Using `%>%`, the same result can now be achieved in a (conceptually) single line:

In [38]:
stop_df %>%
    group_by(suspected_crime, suspect_race) %>%
    summarize(N = n()) %>%
    group_by(suspected_crime) %>%
    mutate(prop = N / sum(N))

`summarise()` regrouping output by 'suspected_crime' (override with `.groups` argument)


suspected_crime,suspect_race,N,prop
<chr>,<fct>,<int>,<dbl>
abandonment of a child,black,9,0.6429
abandonment of a child,hispanic,4,0.2857
abandonment of a child,white,1,0.0714
⋮,⋮,⋮,⋮
,white,3,0.2143
,other,1,0.0714
,,1,0.0714


Note the intentional style of (1) starting from the data frame (instead of a verb that explicitly includes the data frame) and (2) keeping each verb on its own line. 
This not only makes it easier to read, but also easier to maintain and modify.

### Exercise: Chaining in `dplyr`

1. Find the distribution of suspected crimes for each race group
(e.g., what proportion of white, Black, Hispanic, etc., pedestrian stops were due to suspicion of `cpw`?)

2. Using the result from the above exercise, find the suspected crimes that account for more than 10% of stops in all race groups.

hint: `all(logical_vector)` will return `TRUE` if all values in `logical_vector` are `TRUE`

In [39]:
# WRITE CODE HERE
# START solution
# 1. 
suspected_crime_by_race <- stop_df %>%
    group_by(suspected_crime, suspect_race) %>%
    summarize(N = n()) %>%
    group_by(suspect_race) %>%
    mutate(proportion = N / sum(N))
suspected_crime_by_race

# 2. 
suspected_crime_by_race %>%
    group_by(suspected_crime) %>%
    filter(all(proportion > 0.1))
# END 

`summarise()` regrouping output by 'suspected_crime' (override with `.groups` argument)


suspected_crime,suspect_race,N,proportion
<chr>,<fct>,<int>,<dbl>
abandonment of a child,black,9,1.72e-05
abandonment of a child,hispanic,4,1.28e-05
abandonment of a child,white,1,1.02e-05
⋮,⋮,⋮,⋮
,white,3,3.06e-05
,other,1,3.83e-05
,,1,1.62e-04


suspected_crime,suspect_race,N,proportion
<chr>,<fct>,<int>,<dbl>
cpw,asian,3564,0.112
cpw,black,157501,0.301
cpw,native american,591,0.147
⋮,⋮,⋮,⋮
robbery,white,10386,0.106
robbery,other,4297,0.165
robbery,,958,0.156


## End notes

There are many, MANY more verbs that we simply did not have the time to cover here, but are immensely useful. 
Some examples are:

* `rename(df, ...)`: rename columns
* `slice(df, ...)`: select rows of a data frame by index, instead of some condition
* `top_n(df, N, col)`: retrieve the top N rows for values in some specified column

You are highly recommended to explore more.

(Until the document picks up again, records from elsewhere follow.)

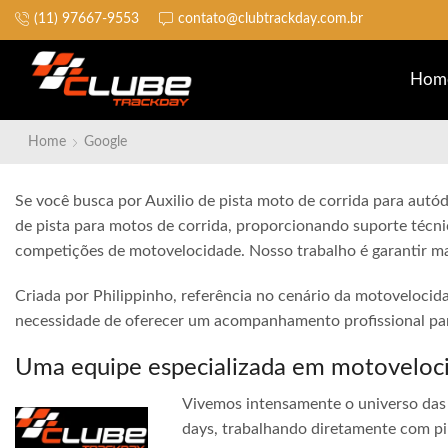
(11) 97667-9553
contato@clubtrackday.com.br
Não perca a largada
Hom
Home
Google
Se você busca por Auxilio de pista moto de corrida para autód
de pista para motos de corrida, proporcionando suporte técni
competições de motovelocidade. Nosso trabalho é garantir ma
Criada por Philippinho, referência no cenário da motovelocid
necessidade de oferecer um acompanhamento profissional para
Uma equipe especializada em motoveloc
Vivemos intensamente o universo das 
days, trabalhando diretamente com pi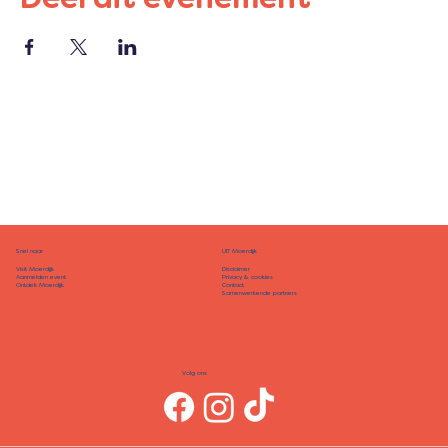
Deel dit evenement
Snel naar
UIT Moerdijk
Disclaimer
Visit Moerdijk
Privacy & cookies
Aanmelden event
Contact
Ontdek Moerdijk
Samenwerkende partners
Volg ons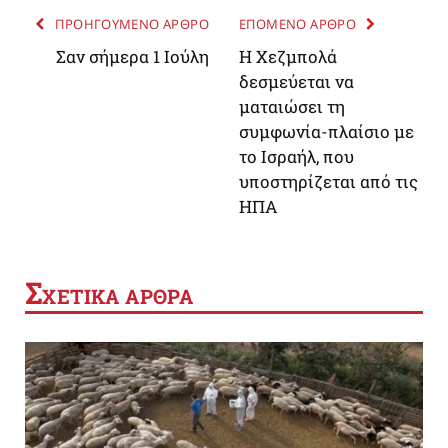
ΠΡΟΗΓΟΥΜΕΝΟ ΑΡΘΡΟ
ΕΠΟΜΕΝΟ ΑΡΘΡΟ
Σαν σήμερα 1 Ιούλη
Η Χεζμπολά
δεσμεύεται να
ματαιώσει τη
συμφωνία-πλαίσιο με
το Ισραήλ, που
υποστηρίζεται από τις
ΗΠΑ
Σ
ΧΕΤΙΚΑ ΑΡΘΡΑ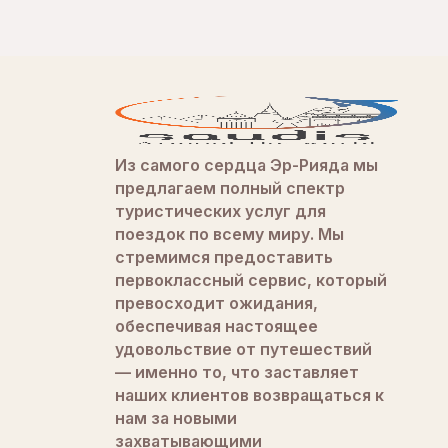
Из самого сердца Эр-Рияда мы
предлагаем полный спектр
туристических услуг для
поездок по всему миру. Мы
стремимся предоставить
первоклассный сервис, который
превосходит ожидания,
обеспечивая настоящее
удовольствие от путешествий
— именно то, что заставляет
наших клиентов возвращаться к
нам за новыми
захватывающими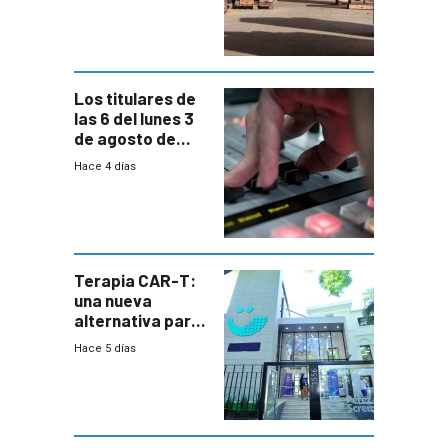
cambios de
horario en UAM
Los titulares de
las 6 del lunes 3
de agosto de
2026
Hace 4 días
Terapia CAR-T:
una nueva
alternativa para
niños y
Hace 5 días
adolescentes
con cáncer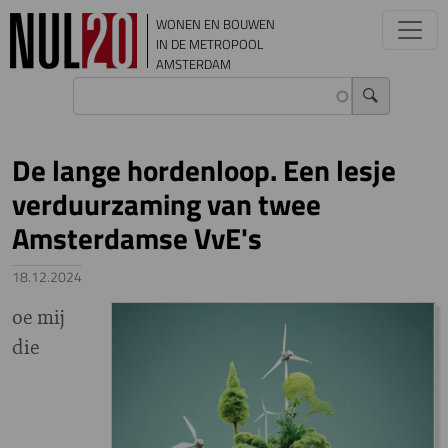
Overslaan en naar de inhoud gaan
WONEN EN BOUWEN
IN DE METROPOOL
AMSTERDAM
De lange hordenloop. Een lesje
verduurzaming van twee
Amsterdamse VvE's
18.12.2024
oe mij
die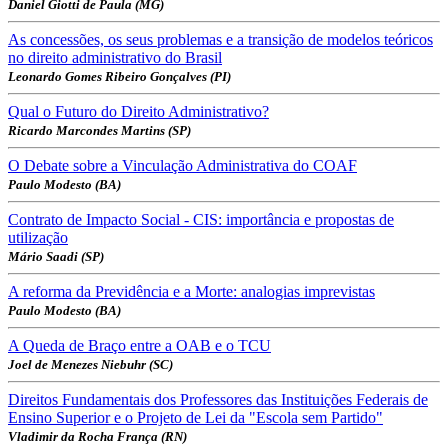
Daniel Giotti de Paula (MG)
As concessões, os seus problemas e a transição de modelos teóricos
no direito administrativo do Brasil
Leonardo Gomes Ribeiro Gonçalves (PI)
Qual o Futuro do Direito Administrativo?
Ricardo Marcondes Martins (SP)
O Debate sobre a Vinculação Administrativa do COAF
Paulo Modesto (BA)
Contrato de Impacto Social - CIS: importância e propostas de
utilização
Mário Saadi (SP)
A reforma da Previdência e a Morte: analogias imprevistas
Paulo Modesto (BA)
A Queda de Braço entre a OAB e o TCU
Joel de Menezes Niebuhr (SC)
Direitos Fundamentais dos Professores das Instituições Federais de
Ensino Superior e o Projeto de Lei da "Escola sem Partido"
Vladimir da Rocha França (RN)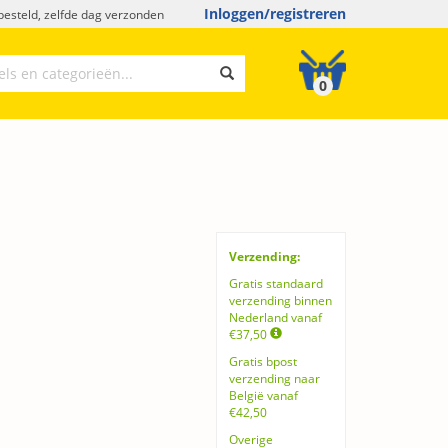
Inloggen/registreren
esteld, zelfde dag verzonden
0
Verzending:
Gratis standaard
verzending binnen
Nederland vanaf
€37,50
Gratis bpost
verzending naar
België vanaf
€42,50
Overige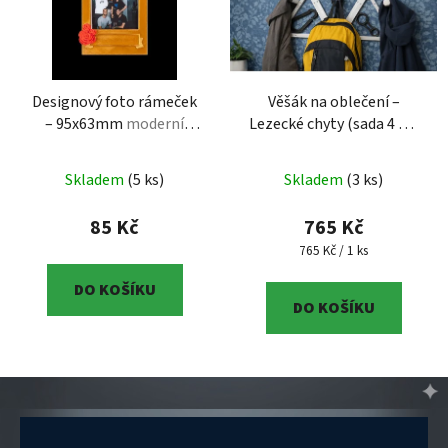
Designový foto rámeček
Věšák na oblečení –
– 95x63mm
moderní
Lezecké chyty (sada 4 ks)
design | 3D tisk
Horolezecký věšák jako
lezecké chyty – originální
Skladem
(5 ks)
Skladem
(3 ks)
dekorace
85 Kč
765 Kč
Měrná cena:
765 Kč / 1 ks
DO KOŠÍKU
DO KOŠÍKU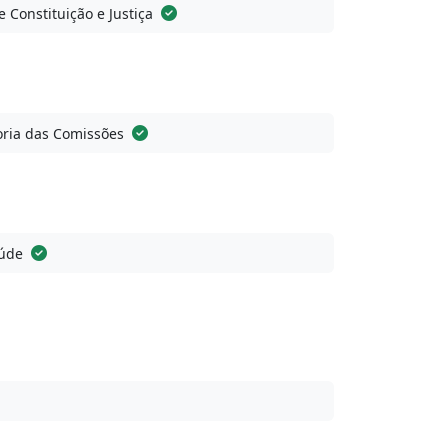
 Constituição e Justiça
ria das Comissões
úde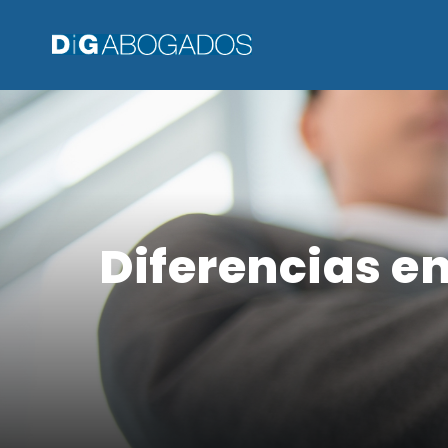
Diferencias en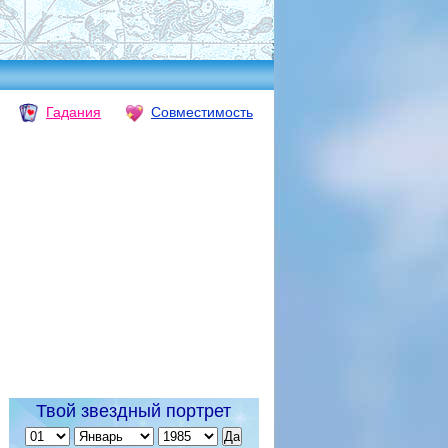
Гадания
Совместимость
Твой звездный портрет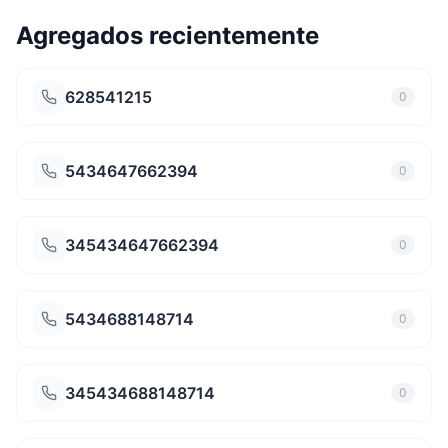
Agregados recientemente
628541215
0
5434647662394
0
345434647662394
0
5434688148714
0
345434688148714
0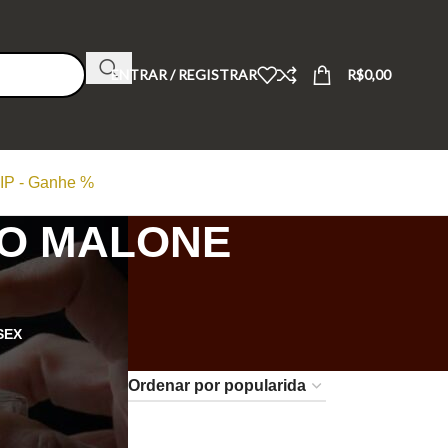
ENTRAR / REGISTRAR
R$
0,00
IP - Ganhe %
JO MALONE
SEX
24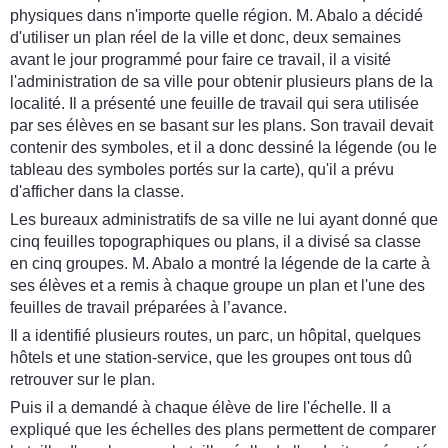
physiques dans n'importe quelle région. M. Abalo a décidé
d'utiliser un plan réel de la ville et donc, deux semaines
avant le jour programmé pour faire ce travail, il a visité
l'administration de sa ville pour obtenir plusieurs plans de la
localité. Il a présenté une feuille de travail qui sera utilisée
par ses élèves en se basant sur les plans. Son travail devait
contenir des symboles, et il a donc dessiné la légende (ou le
tableau des symboles portés sur la carte), qu'il a prévu
d'afficher dans la classe.
Les bureaux administratifs de sa ville ne lui ayant donné que
cinq feuilles topographiques ou plans, il a divisé sa classe
en cinq groupes. M. Abalo a montré la légende de la carte à
ses élèves et a remis à chaque groupe un plan et l'une des
feuilles de travail préparées à l’avance.
Il a identifié plusieurs routes, un parc, un hôpital, quelques
hôtels et une station-service, que les groupes ont tous dû
retrouver sur le plan.
Puis il a demandé à chaque élève de lire l'échelle. Il a
expliqué que les échelles des plans permettent de comparer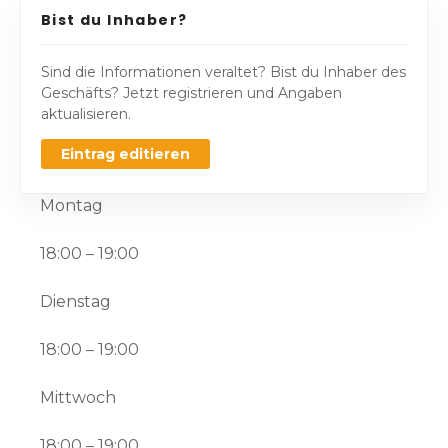
Bist du Inhaber?
Sind die Informationen veraltet? Bist du Inhaber des
Geschäfts? Jetzt registrieren und Angaben
aktualisieren.
Eintrag editieren
Montag
18:00 – 19:00
Dienstag
18:00 – 19:00
Mittwoch
18:00 – 19:00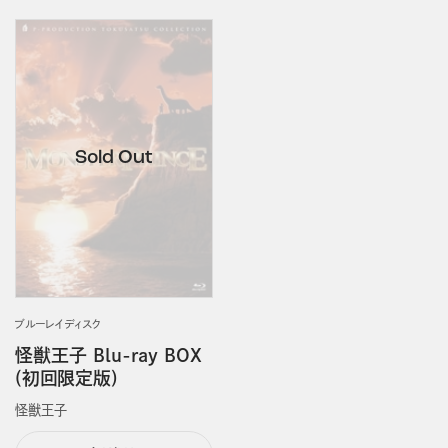
ブルーレイディスク
怪獣王子 Blu-ray BOX
(初回限定版)
怪獣王子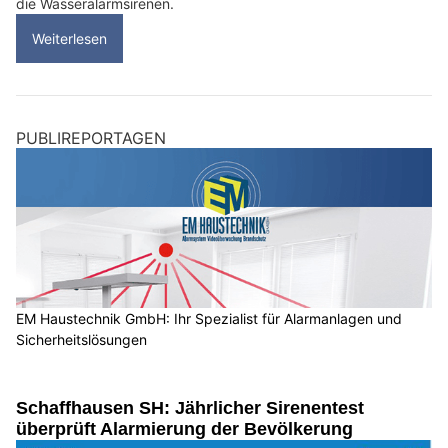
die Wasseralarmsirenen.
Weiterlesen
PUBLIREPORTAGEN
EM Haustechnik GmbH: Ihr Spezialist für Alarmanlagen und
Sicherheitslösungen
Schaffhausen SH: Jährlicher Sirenentest
überprüft Alarmierung der Bevölkerung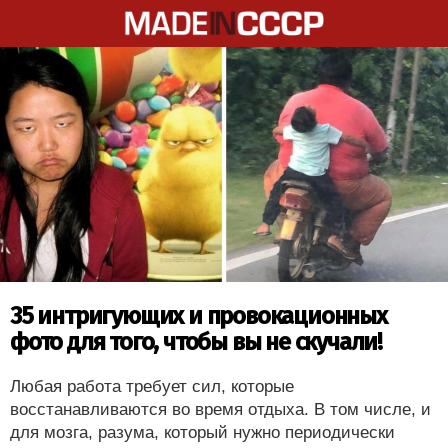
35 интригующих и провокационных
фото для того, чтобы вы не скучали!
Любая работа требует сил, которые
восстанавливаются во время отдыха. В том числе, и
для мозга, разума, который нужно периодически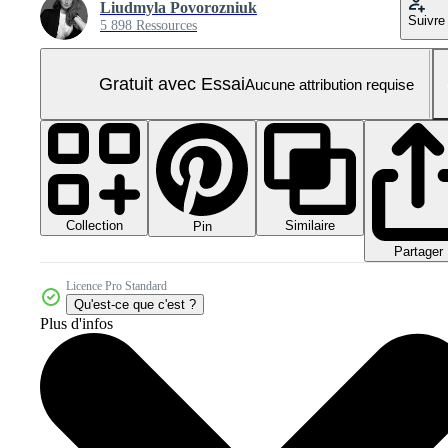
Liudmyla Povorozniuk
Suivre
5 898 Ressources
Gratuit avec Essai
Aucune attribution requise
Collection
Similaire
Pin
Partager
Licence Pro Standard
Qu'est-ce que c'est ?
Plus d'infos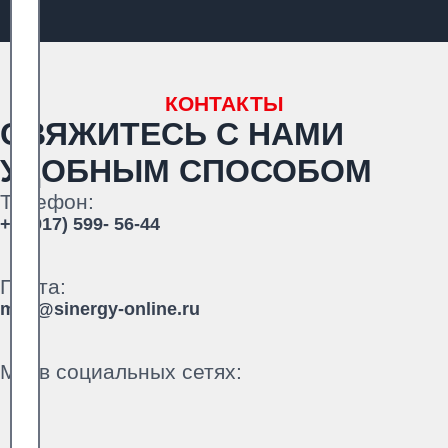
КОНТАКТЫ
СВЯЖИТЕСЬ С НАМИ
УДОБНЫМ СПОСОБОМ
Телефон:
+7 (917) 599- 56-44
Почта:
mail@sinergy-online.ru
Мы в социальных сетях: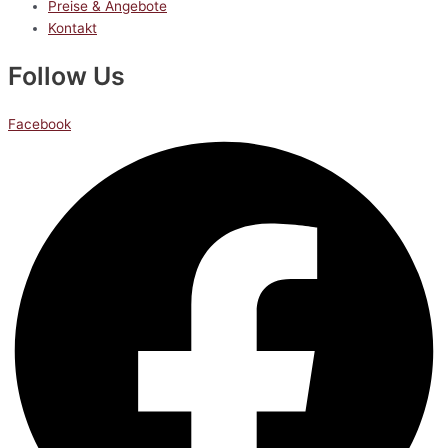
Preise & Angebote
Kontakt
Follow Us
Facebook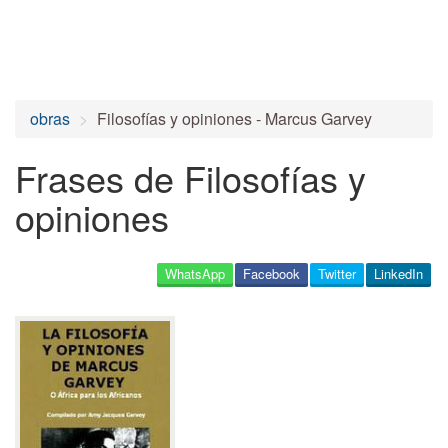
obras
Filosofías y opiniones - Marcus Garvey
Frases de Filosofías y
opiniones
WhatsApp
Facebook
Twitter
LinkedIn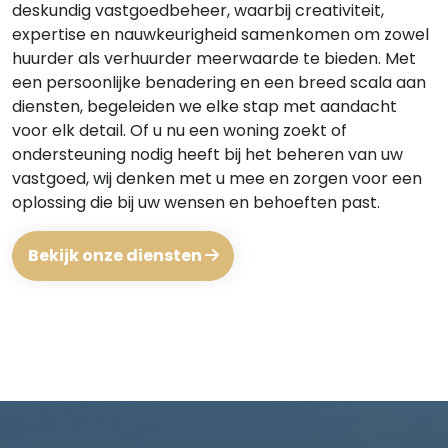
deskundig vastgoedbeheer, waarbij creativiteit,
expertise en nauwkeurigheid samenkomen om zowel
huurder als verhuurder meerwaarde te bieden. Met
een persoonlijke benadering en een breed scala aan
diensten, begeleiden we elke stap met aandacht
voor elk detail. Of u nu een woning zoekt of
ondersteuning nodig heeft bij het beheren van uw
vastgoed, wij denken met u mee en zorgen voor een
oplossing die bij uw wensen en behoeften past.
Bekijk onze diensten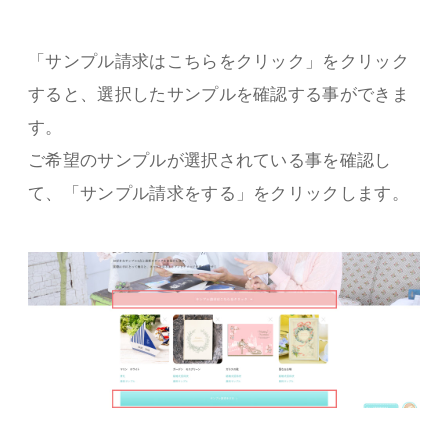
「サンプル請求はこちらをクリック」をクリック
すると、選択したサンプルを確認する事ができま
す。
ご希望のサンプルが選択されている事を確認し
て、「サンプル請求をする」をクリックします。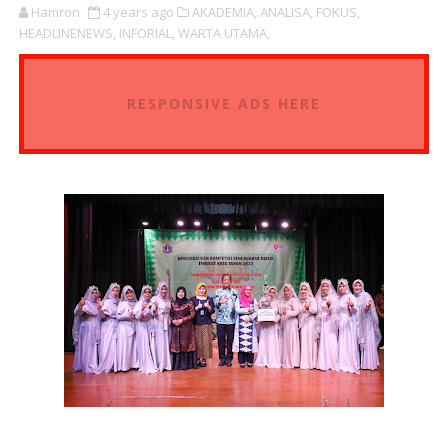
Hamron
4 years ago
AKADEMIA,
ANALISA,
FOKUS,
HEADLINENEWS,
INFORIAL,
WARTA UTAMA,
RESPONSIVE ADS HERE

One great resource for learning about `tidyverse` and using it to work with data is Hadley Wickham's online book: [R for Data Science](https://r4ds.had.co.nz/). 

Hadley Wickham is also the original author for many of the packages in `tidyverse`. In fact, in the "early days" (circa 2016), before the word `tidyverse` was created, the collection of Hadley Wickham's `R` packages were unofficially referred to as the `hadleyverse`!